Mrs Sim gave pencils to every student in her class. If she gave each student 8 pencils, she would have 3 pencils left. If she gave 3 pencils to each student, she would have 188 pencils left. How mant students were there in Mrs Sims's class?
let the number of students be n
number of pencils = 8n+3
or
number of pencils = 3n + 188
8n + 3 = 3n + 188
5n = 185
n = 37
she has 37 students and 299 pencils
check:
8 pencils per student ---> 296 , 3 left over, ✔
3 pencils per student ---> 111 , 188 left over ✔
To solve this problem, we can use a system of equations.
Let's assume there are 'S' students in Mrs Sim's class.
The first piece of information tells us that if she gave each student 8 pencils, she would have 3 pencils left. This can be represented as an equation:
8S + 3 = X (where X represents the total number of pencils Mrs Sim had initially)
The second piece of information tells us that if she gave each student 3 pencils, she would have 188 pencils left.

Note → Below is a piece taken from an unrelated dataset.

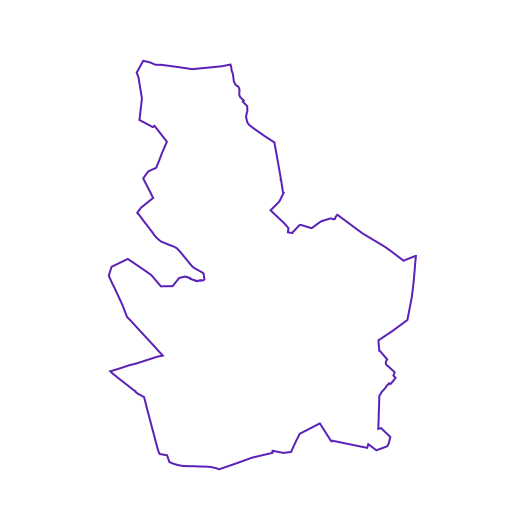 Zilākalna pag., Kocenu, Latvia, rotated 353°
{"feature_id": "27541924B75578071059761", "entity_name": "Zilākalna pag.", "entity_type": "district", "adm_level": 2, "iso_a3": "LVA", "parent_name": "Latvia", "parent_adm1": "Kocenu", "projection": "mercator", "projection_center": [25.176, 57.583], "detail": "fine", "context": "isolated", "style": "outline", "palette": "violet", "viewbox_px": 512, "rotation_deg": 353, "n_neighbors": 0, "source": "geoboundaries", "source_scale": "gbopen_adm2", "svg_char_len": 5274}
<svg xmlns="http://www.w3.org/2000/svg" viewBox="0 0 512 512"><g transform="rotate(353 256 256)"><path d="M179.7,54.0L174.3,50.9L167.9,48.5L159.9,59.4L161.2,64.7L161.3,69.3L162.0,85.7L156.9,106.8L169.0,115.3L169.5,115.4L171.1,114.4L181.5,131.7L174.9,143.0L170.5,151.3L167.7,156.3L159.6,158.8L155.5,162.9L153.5,165.4L154.9,169.1L158.8,179.6L160.3,184.0L161.0,185.9L158.1,187.6L147.7,194.1L143.6,198.4L143.4,198.8L144.3,199.8L145.5,201.8L148.1,206.4L150.0,209.7L151.4,211.9L152.3,213.6L155.6,219.1L156.9,221.5L158.0,223.6L159.1,225.2L160.3,226.7L161.6,228.1L162.0,228.6L163.6,230.1L171.6,234.6L175.3,236.5L176.3,237.1L177.6,238.1L178.0,238.3L178.8,239.3L180.4,241.4L182.2,244.0L184.1,247.1L187.6,252.6L188.9,254.8L189.9,256.2L190.9,257.8L191.6,258.6L192.2,259.4L193.0,260.1L194.1,261.1L197.0,263.1L198.2,264.0L199.3,264.8L200.7,265.9L201.8,267.0L201.8,267.7L202.0,272.3L202.0,272.7L201.9,272.9L201.6,273.2L201.4,273.3L200.9,273.6L200.4,273.7L200.1,273.8L199.9,273.9L199.6,273.8L199.4,273.7L199.2,273.6L199.0,273.4L198.8,273.3L198.7,273.4L198.3,273.3L198.1,273.4L198.0,273.5L197.9,273.7L197.8,273.8L197.6,273.8L197.5,273.7L197.4,273.6L197.1,273.6L196.9,273.5L196.8,273.4L196.6,273.4L196.3,273.3L196.1,273.3L195.9,273.3L195.7,273.4L195.6,273.6L195.4,273.8L195.0,274.0L194.5,273.8L194.1,273.5L193.7,273.4L193.3,273.5L193.1,273.4L192.8,273.3L192.2,272.4L191.7,272.4L191.2,272.3L190.6,272.0L190.2,271.8L189.7,271.5L189.1,270.9L188.8,270.8L188.6,270.9L188.4,271.0L188.1,270.9L187.9,270.3L187.6,269.6L186.9,269.4L186.5,269.3L186.1,269.0L185.9,268.9L185.6,269.0L185.4,268.9L185.1,268.5L184.9,268.3L184.3,268.4L184.1,268.3L183.6,268.1L183.0,267.7L177.0,268.5L173.7,271.7L169.5,275.8L169.0,275.7L157.9,274.5L156.6,272.5L156.5,272.4L155.6,271.0L151.0,264.0L149.3,261.7L140.9,254.2L128.4,243.3L111.4,249.1L108.9,254.4L108.8,254.6L108.7,254.9L107.5,257.5L107.6,258.0L109.8,265.3L109.9,265.6L112.0,271.3L112.2,271.9L112.2,272.1L117.4,288.2L120.6,300.9L121.1,301.5L122.9,303.8L144.3,333.6L151.3,343.5L145.9,343.9L124.2,348.1L117.4,348.9L105.9,351.2L97.3,352.7L97.9,353.5L99.4,355.2L100.6,356.5L102.2,358.0L103.4,359.4L114.1,370.0L119.0,375.0L119.8,375.3L119.9,376.2L120.6,377.0L121.1,377.5L121.3,377.7L122.1,378.4L124.8,380.3L127.4,382.2L127.7,382.4L128.6,388.9L129.4,395.5L131.3,409.3L131.7,412.7L132.6,418.6L135.0,436.4L136.1,440.6L136.4,440.7L139.2,441.7L143.4,442.9L144.4,447.3L144.5,447.7L144.8,449.5L144.9,449.9L145.8,450.5L147.6,451.5L148.7,452.1L150.4,452.9L152.0,453.5L153.2,454.0L155.5,454.8L157.7,455.4L160.6,456.0L170.5,457.3L171.5,457.6L177.3,458.5L179.6,458.8L181.6,459.1L183.4,459.5L185.4,459.9L187.2,460.5L189.1,461.2L190.4,461.7L192.0,462.4L192.9,463.0L193.3,463.2L211.3,459.4L227.5,455.7L228.2,455.6L229.1,455.5L248.4,453.4L248.6,451.6L248.6,451.4L248.8,451.3L253.1,452.8L253.6,453.0L255.3,453.6L257.1,454.1L258.9,454.7L259.3,454.9L260.5,454.7L263.4,454.8L266.3,454.8L266.9,454.8L267.1,454.5L270.0,449.7L273.0,444.9L277.7,437.8L298.8,430.0L299.0,430.0L308.1,449.1L308.7,449.2L309.1,448.6L309.4,448.7L343.0,460.0L344.5,456.5L351.8,463.5L363.0,460.9L364.1,459.5L365.0,457.9L367.3,452.0L359.1,442.0L356.3,442.5L358.1,431.3L359.1,424.5L360.1,418.4L360.2,418.2L360.2,417.2L360.8,413.8L361.1,410.7L361.2,410.4L361.4,410.0L363.7,406.9L364.3,406.1L364.9,405.6L367.3,403.7L368.4,402.6L369.1,401.8L369.4,401.4L370.3,400.4L371.0,399.8L371.6,399.4L371.8,399.5L372.5,398.6L373.6,399.2L373.9,399.4L377.1,396.6L379.7,394.0L377.8,391.4L378.1,390.8L379.3,388.8L379.3,388.0L372.6,380.3L372.1,379.8L372.0,379.5L371.9,379.2L371.8,378.7L371.8,378.4L371.8,378.2L371.8,377.8L371.8,377.7L371.9,377.4L371.9,377.2L372.0,377.0L372.1,376.8L372.2,376.6L372.3,376.5L372.5,376.1L372.9,375.5L373.1,375.1L373.6,374.5L372.5,373.0L367.2,365.0L366.8,365.0L366.9,363.3L367.0,359.7L367.0,357.7L367.2,356.2L367.3,355.4L367.3,354.5L367.7,354.4L375.8,350.3L382.0,347.2L398.5,337.9L399.7,334.1L402.1,326.8L405.7,315.5L407.9,306.7L409.7,299.1L411.5,290.5L413.3,281.8L414.7,275.5L414.3,275.5L413.8,275.5L413.5,275.6L410.3,276.4L404.2,278.0L401.9,278.7L401.4,278.2L399.9,276.7L397.1,274.0L396.4,273.3L392.0,269.0L385.9,263.3L377.9,257.0L371.6,252.1L365.2,247.1L364.9,246.9L356.7,239.2L351.9,234.6L348.2,231.0L344.4,227.5L342.3,225.4L341.8,225.0L340.4,226.3L339.3,227.7L338.9,228.7L338.7,229.0L338.2,229.0L337.2,228.9L336.3,228.5L335.6,228.1L335.0,227.9L334.4,227.8L330.3,228.5L328.5,228.8L328.1,228.9L324.7,229.6L323.6,230.2L320.6,231.8L315.0,235.0L314.7,235.1L314.4,235.1L311.7,233.9L310.6,233.5L309.1,232.7L304.0,230.5L303.6,230.5L302.9,230.7L302.2,231.2L302.0,231.3L297.0,235.6L294.9,237.3L294.9,237.6L290.6,236.4L290.6,236.2L291.6,232.3L287.7,226.5L287.5,226.1L287.1,225.9L276.0,212.4L282.1,207.7L283.7,206.4L285.6,204.9L286.3,204.0L290.9,197.1L291.2,196.5L290.5,196.0L290.3,187.9L290.2,184.0L289.8,183.6L289.8,183.2L290.1,182.9L289.9,178.8L289.3,167.1L288.7,156.5L288.2,147.7L288.1,145.4L286.4,144.1L282.6,140.9L278.8,137.7L277.7,136.7L269.8,129.6L265.4,125.3L263.8,122.7L263.0,117.0L264.3,112.7L264.9,111.9L265.1,110.9L265.5,106.2L261.7,101.1L262.8,100.2L259.6,96.3L259.0,93.8L259.9,88.9L259.2,85.9L256.6,83.7L255.3,80.2L255.3,77.4L255.2,72.4L254.3,68.3L254.5,66.5L254.0,62.9L250.8,63.1L244.9,63.5L235.6,63.3L215.5,62.8L201.5,58.9L185.3,54.7L179.7,54.0Z" fill="none" stroke="#5b21b6" stroke-width="2"/></g></svg>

This can be represented as another equation:
3S + 188 = X
Now we have a system of two equations with two variables (S and X). We can solve this system to find the value of S, which will represent the number of students in Mrs Sim's class.
Let's solve the system:
8S + 3 = 3S + 188
Subtract 3S from both sides:
5S + 3 = 188
Subtract 3 from both sides:
5S = 185
Divide both sides by 5:
S = 37
Therefore, there were 37 students in Mrs Sim's class.